Vários de seus discursos são inspiradores, alguns estão entre os textos espirituais mais belos que já li. Mas o ecletismo excessivo e a radicalização das práticas me parecem ser uma combinação perigosa. Uma xamã amiga da minha família lamentou certa vez sobre um homem que conheceu na década de 1980, que largou sua vida no Brasil e foi para os EUA virar sannyasin (seguidor) do Osho. Depois de seguir fielmente todas as práticas, o sujeito apresentou quadros de confusão mental e acabou sendo internado em um sanatório.
Na minha adolescência, conheci pessoalmente uma jovem sannyasin – apesar de Osho já ser falecido na ocasião, ela era ligada a grupos do instituto do guru. Extrovertida e festeira, acabou se vendo perdida após adotar aqueles preceitos de maneira radical. Anos depois, a reencontrei como evangélica, declarando ter finalmente encontrado o sentido da vida, isso após ter descrito o que chamou de " vazio existencial” causado pelas práticas do antigo mestre.
No fim das contas, o conteúdo dos discursos que chegaram à maioria das pessoas através dos livros tem trechos realmente valiosos para qualquer buscador espiritual. Mas a forma muitas vezes descontextualizada como foram introduzidos, sem mediação ou preparação, causou sofrimento real a pessoas em situação de vulnerabilidade.
6. O risco da repetição: Sadhguru e a era do algoritmo
Com Sadhguru, observa-se um movimento semelhante, agora potencializado pela internet. Seus canais oficiais trazem dezenas de vídeos com orientações que, isoladas de contexto, podem ser perigosas. Há recomendações como ter uma vida saudável se alimentando apenas de amendoins, ou afirmações de que certas meditações curam doenças graves. Também surgem temas polêmicos, como alienígenas, realidades paralelas, e a crença de que vivemos em uma simulação.
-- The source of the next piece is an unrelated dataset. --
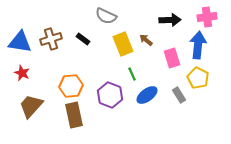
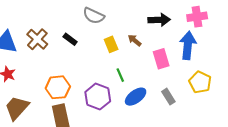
brown cross: (51, 39) -> (37, 39), turned -30
yellow rectangle: (123, 44) -> (111, 44), size x0.7
yellow pentagon: (198, 78) -> (200, 82), moved

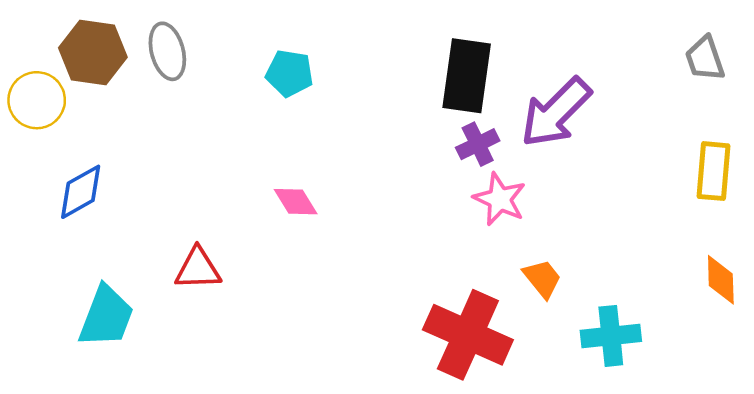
A diferença é que, hoje, esse conteúdo é amplificado por algoritmos, viraliza em redes sociais, e chega a públicos muito mais diversos e fragmentados. A ausência de curadoria segue como um problema central.
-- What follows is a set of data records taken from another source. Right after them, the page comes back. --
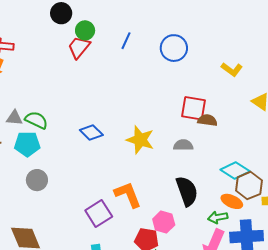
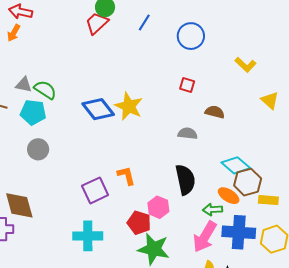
red square: (193, 108) -> (187, 85), moved, size x0.6
blue diamond: (91, 132) -> (98, 109), size x1.4
yellow star: (140, 140) -> (129, 106), moved
orange L-shape: (128, 195) -> (126, 176), size x0.7

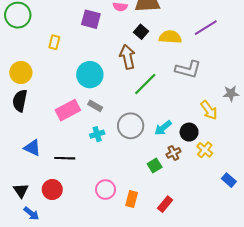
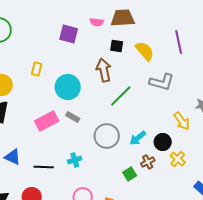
purple line: (206, 28) -> (179, 42), turned -70
black square: (141, 32) -> (117, 46), turned -32
yellow semicircle: (170, 37) -> (145, 51), turned 45
yellow rectangle: (54, 42) -> (37, 69), moved
cyan cross: (97, 134) -> (75, 160), moved

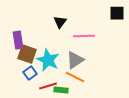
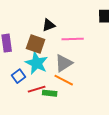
black triangle: (60, 22) -> (49, 25), turned 32
brown square: (27, 54) -> (36, 44), moved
7. Conclusão: entre a sabedoria e o risco, segue a importância da mediação
Tanto Osho quanto Sadhguru têm muito a oferecer em termos de provocação espiritual, reflexão filosófica e questionamento existencial. No entanto, o modo como seus discursos são apresentados ao público — muitas vezes descontextualizados, sem mediação ou responsabilidade editorial — transforma palavras de sabedoria em armas de desestabilização emocional.
Para a formação de leitores e buscadores mais críticos, precisamos mais que nunca de editoras conscientes e de plataformas que compreendam o peso (e a responsabilidade) de difundir mensagens espirituais para um público tão vasto e diverso, muitas vezes despreparado para algumas dessas ideias.